Namun pernyataan menag mendapat reaksi dari anggota DPR. Misalnya, Wakil Ketua Komisi VIII DPR RI Marwan Dasopang mengemukakan, tugas menteri bukan membuat draf RUU baru untuk menandingi draf RUU yang telah diinisiasi oleh DPR, tetapi membuat daftar inventarisasi masalah (DIM) atas RUU tersebut.

Marwan meminta Menteri Agama untuk mematuhi aturan yang berlaku dalam ketatanegaraan Indonesia, yaitu Undang-Undang Nomor 12 Tahun 2011 tentang Tata Cara Pembentukan Peraturan Perundang-undangan.
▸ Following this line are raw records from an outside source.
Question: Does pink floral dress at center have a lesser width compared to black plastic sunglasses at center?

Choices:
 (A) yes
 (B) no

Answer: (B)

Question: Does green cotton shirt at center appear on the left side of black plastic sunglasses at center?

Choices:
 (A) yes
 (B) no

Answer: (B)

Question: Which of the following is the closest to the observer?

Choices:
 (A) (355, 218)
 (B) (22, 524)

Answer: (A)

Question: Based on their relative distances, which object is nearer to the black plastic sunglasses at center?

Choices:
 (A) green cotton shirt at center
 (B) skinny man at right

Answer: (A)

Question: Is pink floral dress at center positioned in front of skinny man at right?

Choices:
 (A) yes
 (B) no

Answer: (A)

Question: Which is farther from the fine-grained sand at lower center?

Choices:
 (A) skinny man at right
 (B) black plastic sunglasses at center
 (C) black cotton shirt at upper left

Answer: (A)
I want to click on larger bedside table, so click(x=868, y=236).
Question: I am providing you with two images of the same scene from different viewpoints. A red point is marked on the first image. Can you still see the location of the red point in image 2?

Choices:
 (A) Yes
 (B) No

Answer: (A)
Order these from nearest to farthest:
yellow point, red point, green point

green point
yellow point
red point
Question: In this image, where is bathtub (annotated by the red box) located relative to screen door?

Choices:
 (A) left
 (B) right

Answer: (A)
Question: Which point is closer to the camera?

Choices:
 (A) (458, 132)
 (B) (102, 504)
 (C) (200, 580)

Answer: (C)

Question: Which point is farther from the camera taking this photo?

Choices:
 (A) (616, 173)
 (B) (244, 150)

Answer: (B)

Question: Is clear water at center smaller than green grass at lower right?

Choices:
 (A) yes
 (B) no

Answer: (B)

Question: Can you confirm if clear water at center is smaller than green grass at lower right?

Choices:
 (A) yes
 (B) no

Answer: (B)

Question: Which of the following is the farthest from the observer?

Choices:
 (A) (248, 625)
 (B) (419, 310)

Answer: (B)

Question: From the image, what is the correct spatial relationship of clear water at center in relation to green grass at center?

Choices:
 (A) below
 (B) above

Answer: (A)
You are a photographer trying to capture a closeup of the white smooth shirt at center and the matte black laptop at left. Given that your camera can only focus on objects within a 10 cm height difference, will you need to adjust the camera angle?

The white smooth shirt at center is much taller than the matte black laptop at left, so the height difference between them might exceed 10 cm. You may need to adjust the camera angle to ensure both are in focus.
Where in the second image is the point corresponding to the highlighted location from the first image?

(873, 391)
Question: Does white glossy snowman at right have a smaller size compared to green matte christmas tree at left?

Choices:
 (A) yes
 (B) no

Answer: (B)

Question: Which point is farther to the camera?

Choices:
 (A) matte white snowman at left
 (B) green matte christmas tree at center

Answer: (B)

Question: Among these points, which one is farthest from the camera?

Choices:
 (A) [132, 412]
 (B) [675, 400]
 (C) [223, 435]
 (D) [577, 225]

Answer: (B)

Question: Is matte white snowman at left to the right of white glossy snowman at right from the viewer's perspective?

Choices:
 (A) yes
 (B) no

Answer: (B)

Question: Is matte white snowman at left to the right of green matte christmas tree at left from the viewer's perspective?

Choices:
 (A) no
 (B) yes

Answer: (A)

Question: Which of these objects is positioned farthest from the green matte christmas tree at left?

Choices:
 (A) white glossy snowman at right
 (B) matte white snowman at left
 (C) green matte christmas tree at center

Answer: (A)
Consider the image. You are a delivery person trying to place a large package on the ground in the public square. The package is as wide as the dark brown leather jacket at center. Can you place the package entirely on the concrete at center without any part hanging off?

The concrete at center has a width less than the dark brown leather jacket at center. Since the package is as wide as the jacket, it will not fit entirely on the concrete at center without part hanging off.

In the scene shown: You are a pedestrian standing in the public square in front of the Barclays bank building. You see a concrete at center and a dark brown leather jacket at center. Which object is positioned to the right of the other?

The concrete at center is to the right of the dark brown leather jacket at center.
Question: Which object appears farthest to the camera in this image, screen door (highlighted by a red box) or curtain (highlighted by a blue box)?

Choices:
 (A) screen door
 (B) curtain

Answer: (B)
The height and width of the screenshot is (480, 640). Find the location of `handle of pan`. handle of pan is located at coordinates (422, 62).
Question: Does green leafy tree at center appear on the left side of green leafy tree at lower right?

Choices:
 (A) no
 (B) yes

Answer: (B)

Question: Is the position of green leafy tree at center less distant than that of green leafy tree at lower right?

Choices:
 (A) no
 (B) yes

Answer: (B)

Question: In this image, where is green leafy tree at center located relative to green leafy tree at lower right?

Pasal 49 Undang-Undang Nomor 12 Tahun 2011 tentang Pembentukan Peraturan Perundang-undangan berbunyi: ayat (1) Rancangan Undang-Undang dari DPR disampaikan dengan surat pimpinan DPR kepada Presiden.

Ayat (2), Presiden menugasi menteri yang mewakili untuk membahas Rancangan Undang-Undang bersama DPR dalam jangka waktu paling lama 60 hari terhitung sejak surat pimpinan DPR diterima.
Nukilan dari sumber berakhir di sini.